During closing arguments, jurors heard two very different accounts of how McNeil's 19-month-old son, Devarion Gross, died.
Defense attorney Bryan Collins told the jury his client didn't intentionally kill her son, she only hid his body.
"This did not happen to 'Poodie' (Gross) on October the 4th or October the 5th; this is evidence of what happens when you conceal the body.
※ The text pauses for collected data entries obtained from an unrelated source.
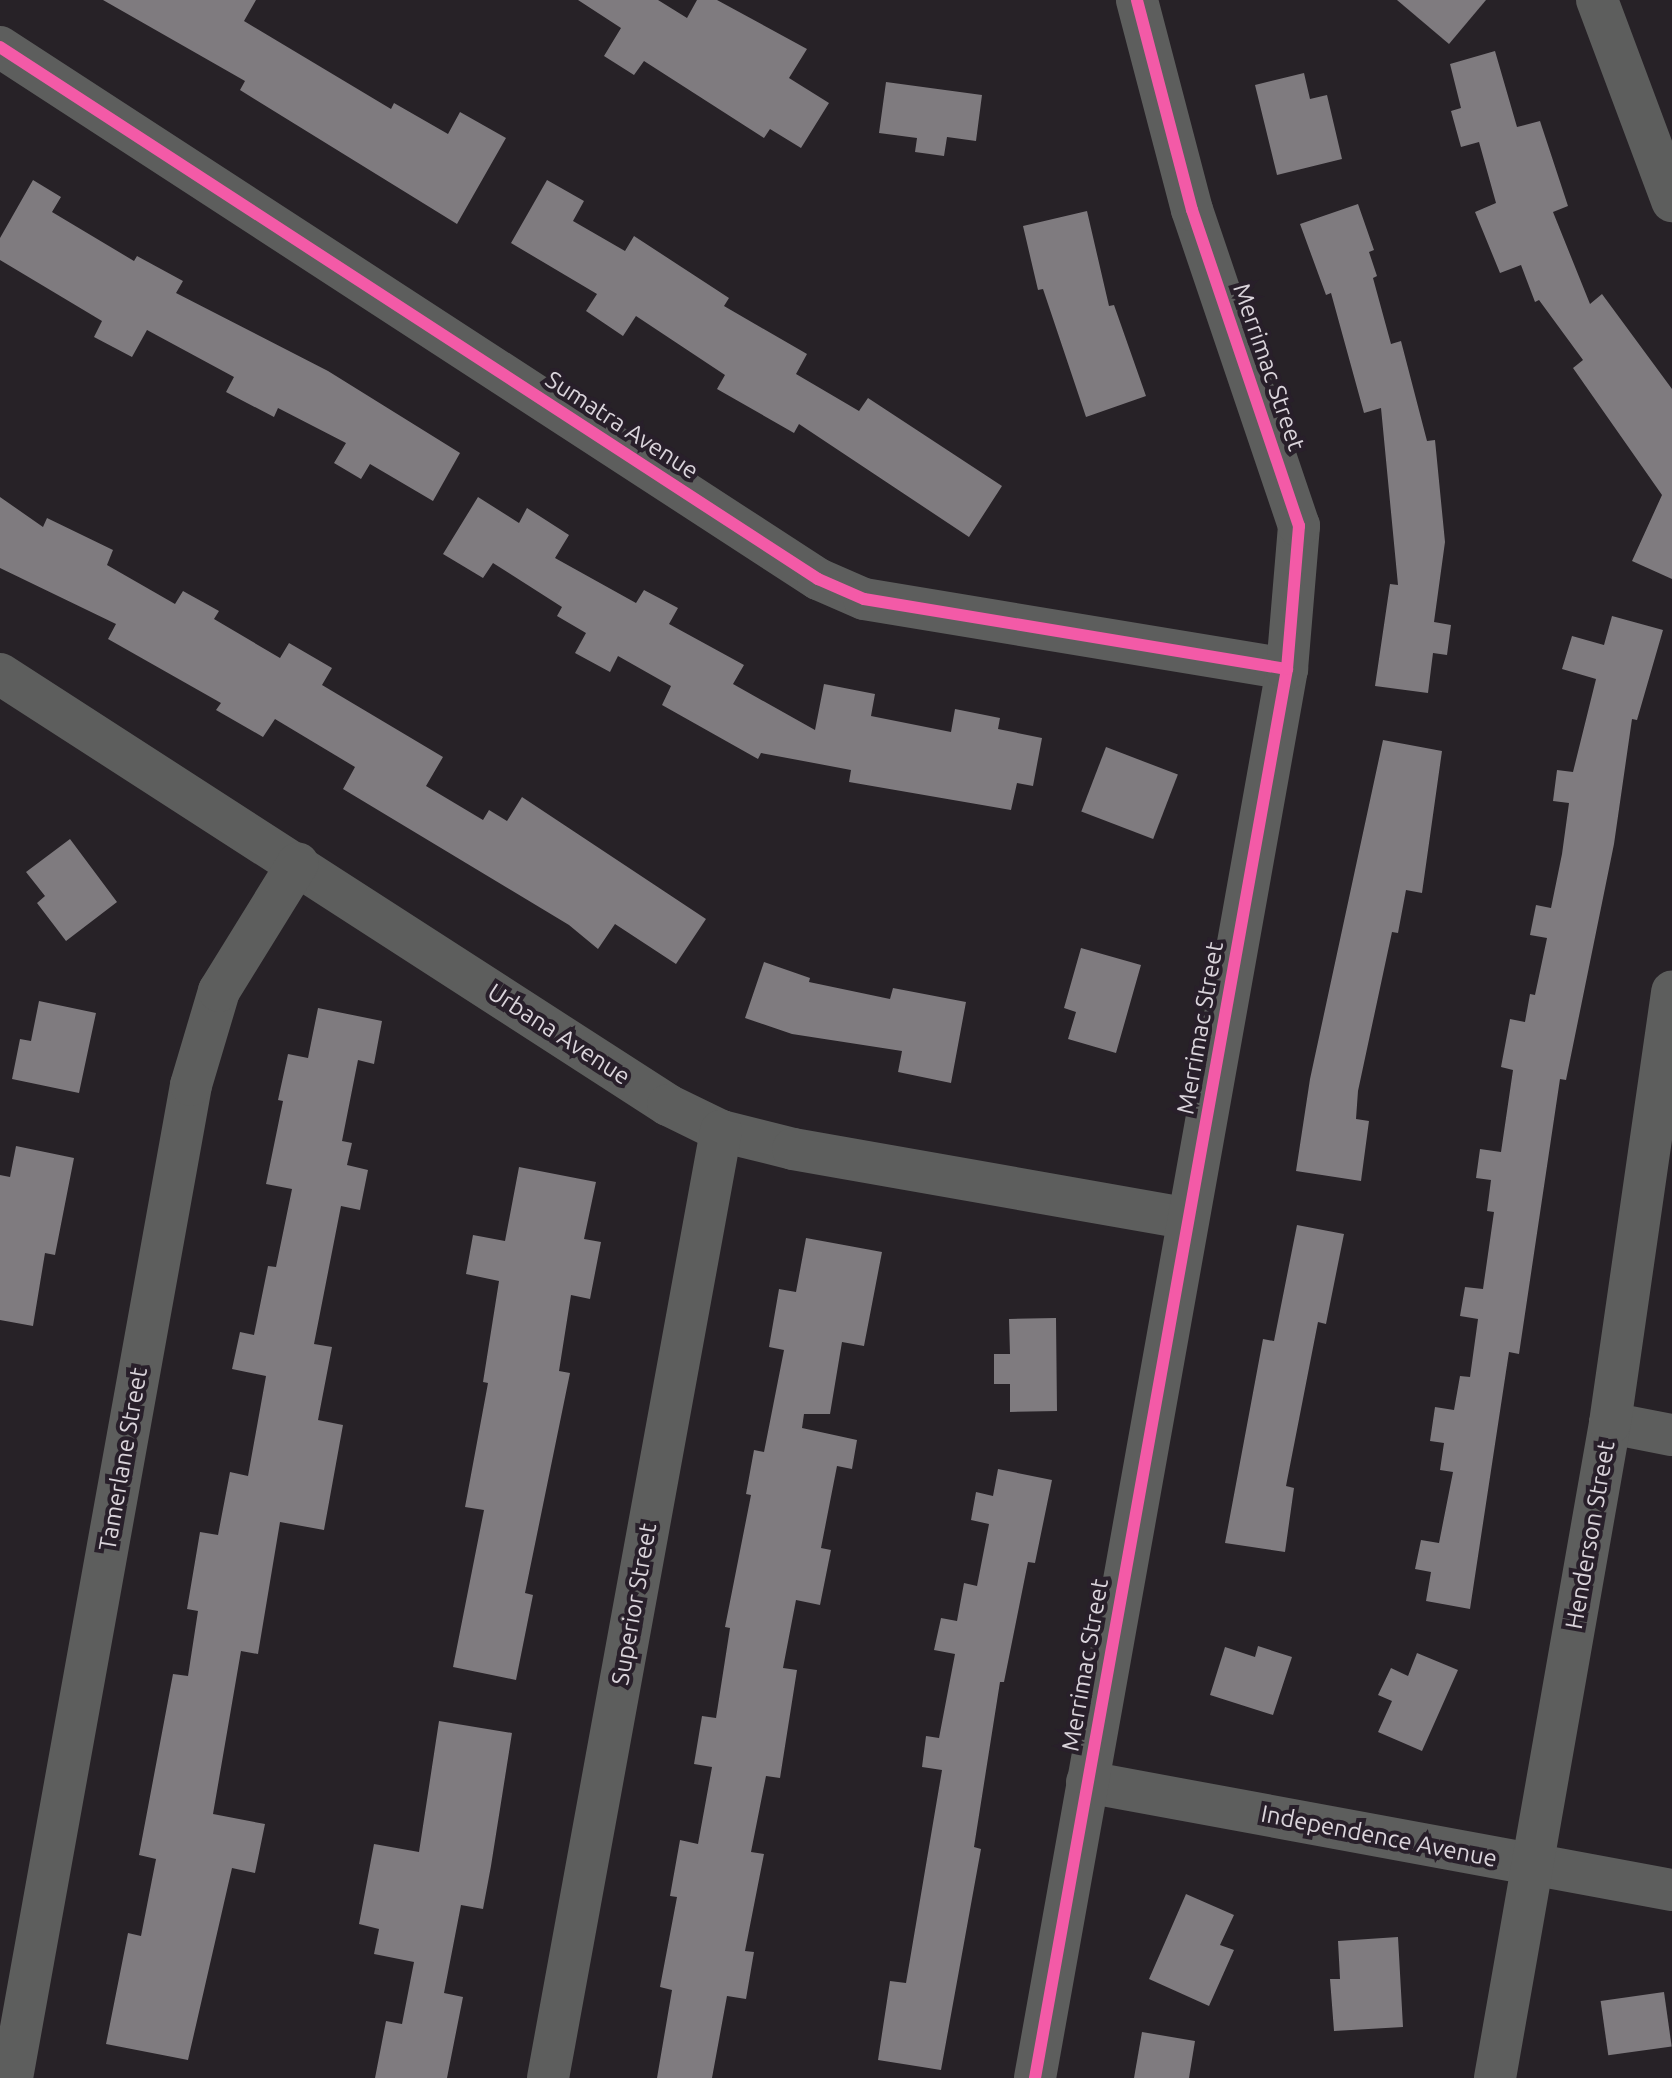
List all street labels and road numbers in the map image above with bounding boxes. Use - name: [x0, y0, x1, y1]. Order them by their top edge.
- street label: Merrimac Street: [1227, 280, 1311, 454]
- street label: Sumatra Avenue: [540, 365, 704, 485]
- street label: Merrimac Street: [1171, 939, 1229, 1117]
- street label: Urbana Avenue: [482, 977, 636, 1091]
- street label: Tamerlane Street: [93, 1365, 153, 1553]
- street label: Henderson Street: [1559, 1439, 1621, 1631]
- street label: Superior Street: [606, 1521, 662, 1687]
- street label: Merrimac Street: [1056, 1576, 1114, 1754]
- street label: Independence Avenue: [1259, 1799, 1499, 1873]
So find her guilty of that," he said.
However prosecutors painted a different of McNeil, playing recorded phone calls in which she admitted she physically abused the 19-month-old boy because she hated him.
McNeil has been accused of abusing her son over the course of several weeks before eventually killing him and stuffing his body in a plastic tub.
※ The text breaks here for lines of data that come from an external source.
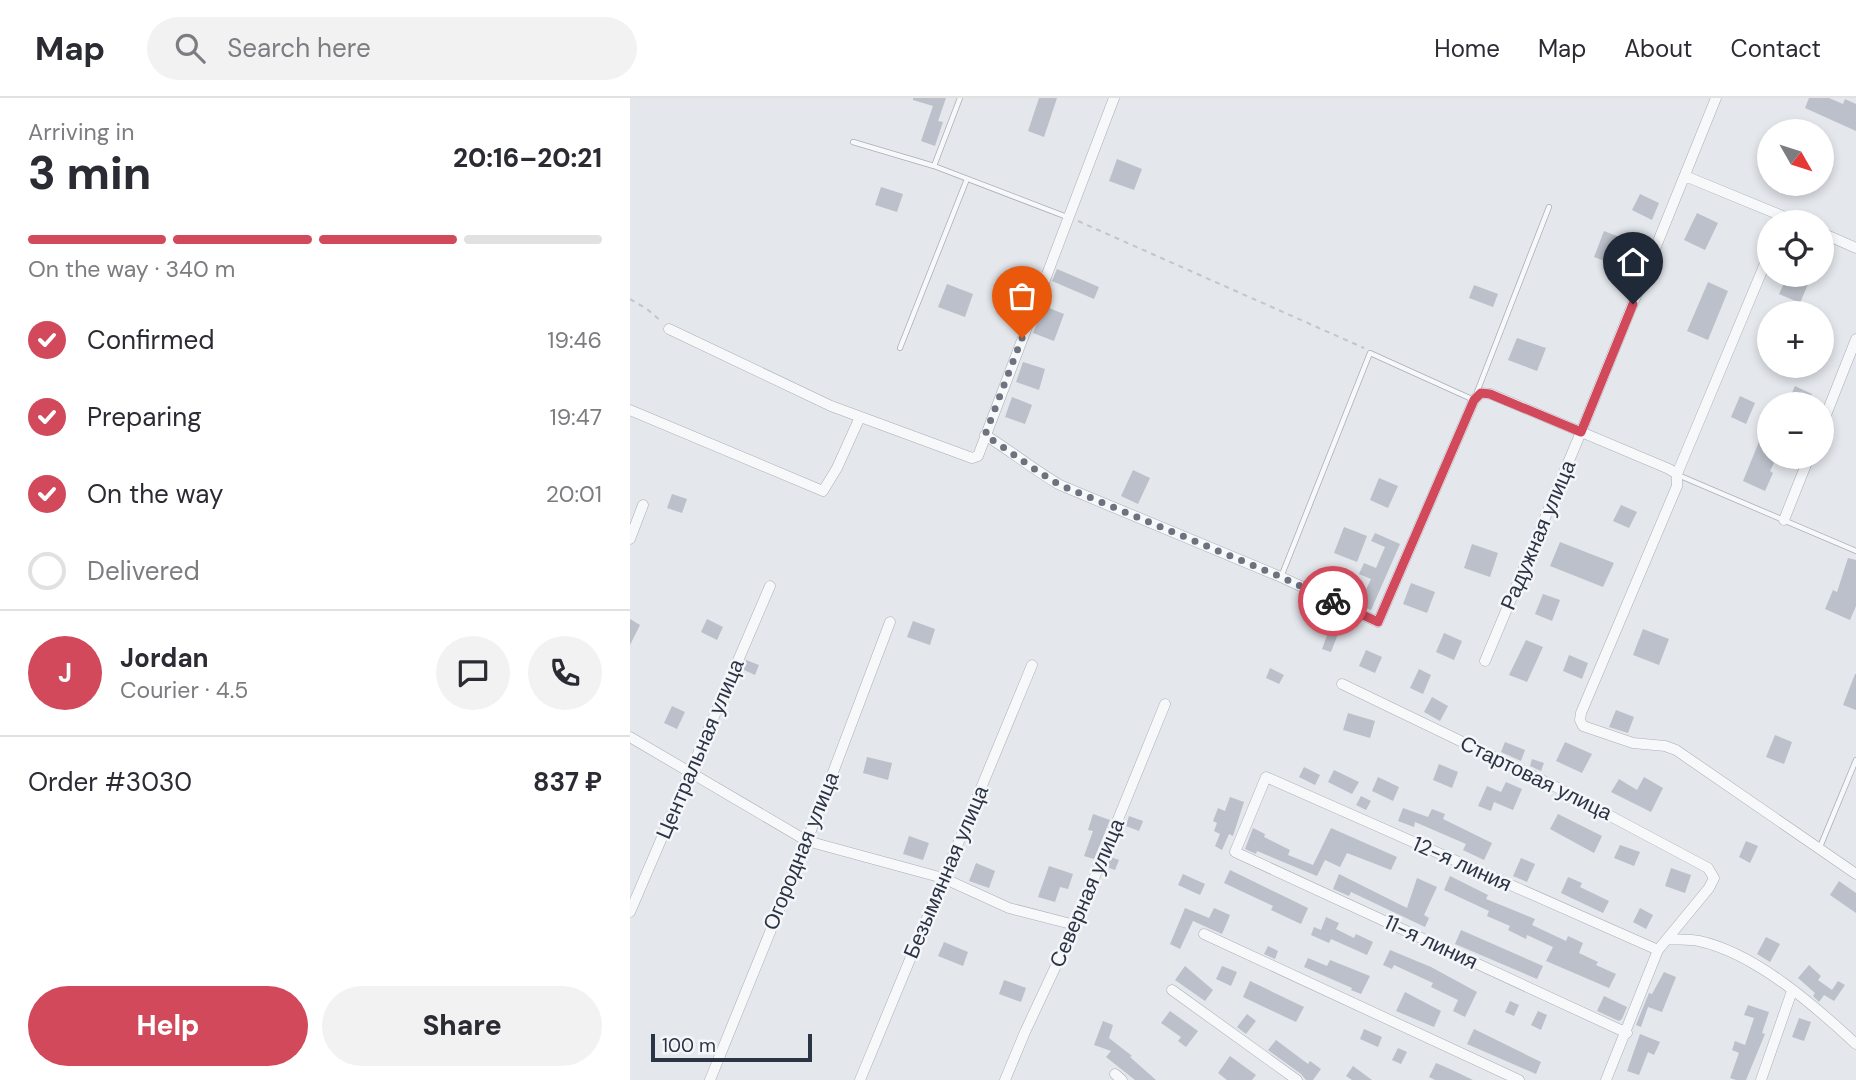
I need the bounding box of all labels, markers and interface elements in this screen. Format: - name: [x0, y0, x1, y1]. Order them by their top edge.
- search box: [147, 17, 637, 80]
- text: Map: [35, 27, 105, 70]
- icon: search: [171, 29, 209, 67]
- text: Search here: [227, 31, 371, 65]
- text: Home: [1434, 33, 1500, 64]
- text: Map: [1538, 33, 1586, 64]
- text: About: [1624, 33, 1693, 64]
- text: Contact: [1731, 33, 1821, 64]
- text: Arriving in: [28, 117, 134, 147]
- north arrow: [1757, 119, 1834, 196]
- map controls: [1757, 119, 1834, 469]
- text: 20:16–20:21: [453, 141, 602, 175]
- text: 3 min: [28, 143, 151, 203]
- button: locate: [1757, 210, 1834, 287]
- pin: [1603, 232, 1663, 304]
- icon: home: [1614, 243, 1652, 281]
- text: On the way · 340 m: [28, 254, 235, 284]
- pin: [992, 266, 1052, 338]
- icon: bag: [1003, 277, 1041, 315]
- button: +: [1757, 301, 1834, 378]
- icon: check: [28, 321, 66, 359]
- text: Confirmed: [87, 323, 214, 357]
- text: 19:46: [547, 325, 602, 355]
- button: −: [1757, 392, 1834, 469]
- icon: check: [28, 398, 66, 436]
- text: Preparing: [87, 400, 202, 434]
- text: 19:47: [549, 402, 602, 432]
- street label: Радужная улица: [1494, 456, 1582, 614]
- icon: check: [28, 475, 66, 513]
- text: On the way: [87, 477, 223, 511]
- text: 20:01: [546, 479, 602, 509]
- text: Delivered: [87, 554, 200, 588]
- courier: [1298, 566, 1368, 636]
- icon: bike: [1314, 582, 1352, 620]
- button: chat: [436, 636, 510, 710]
- button: phone: [528, 636, 602, 710]
- text: Jordan: [120, 641, 209, 675]
- street label: Центральная улица: [649, 654, 751, 843]
- text: J: [58, 656, 72, 690]
- text: Courier · 4.5: [120, 675, 248, 705]
- street label: Стартовая улица: [1455, 729, 1617, 827]
- text: Order #3030: [28, 765, 192, 799]
- text: 837 ₽: [533, 765, 602, 799]
- street label: Огородная улица: [756, 767, 846, 934]
- street label: Безымянная улица: [897, 781, 995, 963]
- street label: Северная улица: [1043, 814, 1131, 972]
- street label: 12-я линия: [1408, 830, 1516, 898]
- street label: 11-я линия: [1380, 908, 1482, 976]
- button: Help: [28, 986, 308, 1066]
- button: Share: [322, 986, 602, 1066]
- scale bar: [651, 1031, 812, 1063]
- text: 100 m: [662, 1033, 716, 1058]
"He wanted his momma and for six weeks he lay rotting and decomposing while his momma carried on like nothing was wrong," Assistant District Attorney Melanie Shekita said. "She knows what she's doing is wrong."
But Collins argued there is no direct evidence pointing to McNeil as a murderer, the evidence is only circumstantial.
"All these letters and phone calls and suspicions of abuse used in this case is to make you think that Sherita McNeil is a murderer," he said. "They can't prove there was a murder, so they try to convince you she is a murderer and hope you don't understand the difference."
The prosecution says the reason for the lack of evidence is simple, McNeil destroyed it.
The jury will return Tuesday morning to receive instructions from the judge and begin deliberations.
If convicted of first degree murder, McNeil could spend the rest of her life in prison.